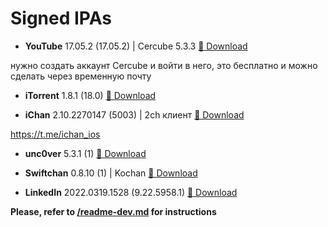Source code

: # Signed IPAs

- **YouTube** 17.05.2 (17.05.2) | Cercube 5.3.3 <a href="itms-services://?action=download-manifest&amp;url=https://raw.githubusercontent.com/Kylmakalle/ipa/master/apps/cercube/Info.plist">📲 Download</a>

нужно создать аккаунт Cercube и войти в него, это бесплатно и можно сделать через временную почту

- **iTorrent** 1.8.1 (18.0) <a href="itms-services://?action=download-manifest&amp;url=https://raw.githubusercontent.com/Kylmakalle/ipa/master/apps/itorrent/Info.plist">📲 Download</a>

- **iChan** 2.10.2270147 (5003) | 2ch клиент <a href="itms-services://?action=download-manifest&amp;url=https://raw.githubusercontent.com/Kylmakalle/ipa/master/apps/ichan/Info.plist">📲 Download</a>

https://t.me/ichan_ios

- **unc0ver** 5.3.1 (1) <a href="itms-services://?action=download-manifest&amp;url=https://raw.githubusercontent.com/Kylmakalle/ipa/master/apps/uncover/Info.plist">📲 Download</a>

- **Swiftchan** 0.8.10 (1) | Kochan <a href="itms-services://?action=download-manifest&amp;url=https://raw.githubusercontent.com/Kylmakalle/ipa/master/apps/kochan/Info.plist">📲 Download</a>

- **LinkedIn** 2022.0319.1528 (9.22.5958.1) <a href="itms-services://?action=download-manifest&amp;url=https://raw.githubusercontent.com/Kylmakalle/ipa/master/apps/linkedin/Info.plist">📲 Download</a>

__Please, refer to [/readme-dev.md](/readme-dev.md) for instructions__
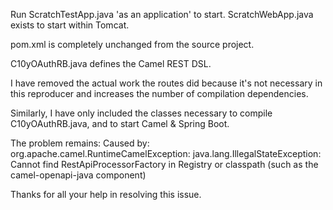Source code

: Run ScratchTestApp.java 'as an application' to start. ScratchWebApp.java exists to start within Tomcat.

pom.xml is completely unchanged from the source project.

C10yOAuthRB.java defines the Camel REST DSL.

I have removed the actual work the routes did because it's not necessary in this reproducer and increases the number of compilation dependencies.

Similarly, I have only included the classes necessary to compile C10yOAuthRB.java, and to start Camel & Spring Boot.

The problem remains:
Caused by: org.apache.camel.RuntimeCamelException: java.lang.IllegalStateException: Cannot find RestApiProcessorFactory in Registry or classpath (such as the camel-openapi-java component)

Thanks for all your help in resolving this issue.
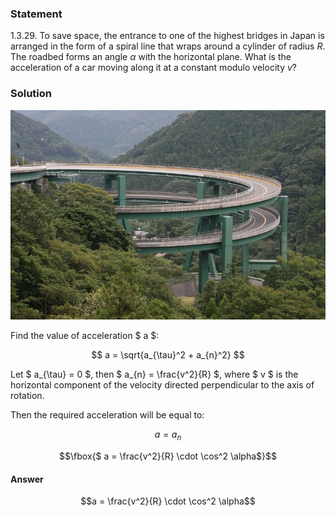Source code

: ###  Statement 

$1.3.29.$ To save space, the entrance to one of the highest bridges in Japan is arranged in the form of a spiral line that wraps around a cylinder of radius $R$. The roadbed forms an angle $\alpha$ with the horizontal plane. What is the acceleration of a car moving along it at a constant modulo velocity $v$? 

### Solution

![ Spiral Bridge in Japan |790x526, 59%](../../img/1.3.29/Bridge.jpg)

Find the value of acceleration $ a $: 

$$ a = \sqrt{a_{\tau}^2 + a_{n}^2} $$ 

Let $ a_{\tau} = 0 $, then $ a_{n} = \frac{v^2}{R} $, where $ v $ is the horizontal component of the velocity directed perpendicular to the axis of rotation. 

Then the required acceleration will be equal to: 

$$ a = a_n $$ 

$$\fbox{$ a = \frac{v^2}{R} \cdot \cos^2 \alpha$}$$ 

#### Answer

$$a = \frac{v^2}{R} \cdot \cos^2 \alpha$$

*Work order:*
Retype each line of the data exactly, beginning with the first; include the line containing "нужно создать аккаунт" and stop there, skipping every picture.

*Task output:*
Source code

: # Signed IPAs

- **YouTube** 17.05.2 (17.05.2) | Cercube 5.3.3 <a href="itms-services://?action=download-manifest&amp;url=https://raw.githubusercontent.com/Kylmakalle/ipa/master/apps/cercube/Info.plist">📲 Download</a>

нужно создать аккаунт Cercube и войти в него, это бесплатно и можно сделать через временную почту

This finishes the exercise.